WHAT THE EXERCISE ASKS » Going through the entries below, find how many lines hold "ГАРНИР", then give that number alone.

[Stored dataset items]
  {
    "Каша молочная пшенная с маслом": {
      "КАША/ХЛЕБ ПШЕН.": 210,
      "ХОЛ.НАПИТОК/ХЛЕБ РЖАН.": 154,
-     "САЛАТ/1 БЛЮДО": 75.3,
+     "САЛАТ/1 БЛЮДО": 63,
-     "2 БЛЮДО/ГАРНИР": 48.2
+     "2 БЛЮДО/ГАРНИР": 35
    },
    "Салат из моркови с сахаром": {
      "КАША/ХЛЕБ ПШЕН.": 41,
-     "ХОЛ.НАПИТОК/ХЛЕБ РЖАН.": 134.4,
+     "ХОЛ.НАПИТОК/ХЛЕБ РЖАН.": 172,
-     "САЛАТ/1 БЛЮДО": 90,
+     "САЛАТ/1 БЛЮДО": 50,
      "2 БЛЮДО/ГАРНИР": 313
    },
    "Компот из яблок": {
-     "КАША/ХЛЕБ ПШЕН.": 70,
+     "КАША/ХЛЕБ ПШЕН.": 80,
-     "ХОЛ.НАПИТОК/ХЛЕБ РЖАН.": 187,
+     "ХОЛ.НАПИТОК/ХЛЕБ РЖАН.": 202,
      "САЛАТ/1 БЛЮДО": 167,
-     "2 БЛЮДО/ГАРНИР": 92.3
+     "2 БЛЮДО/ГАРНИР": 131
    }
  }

RESULT OF THE TASK » 5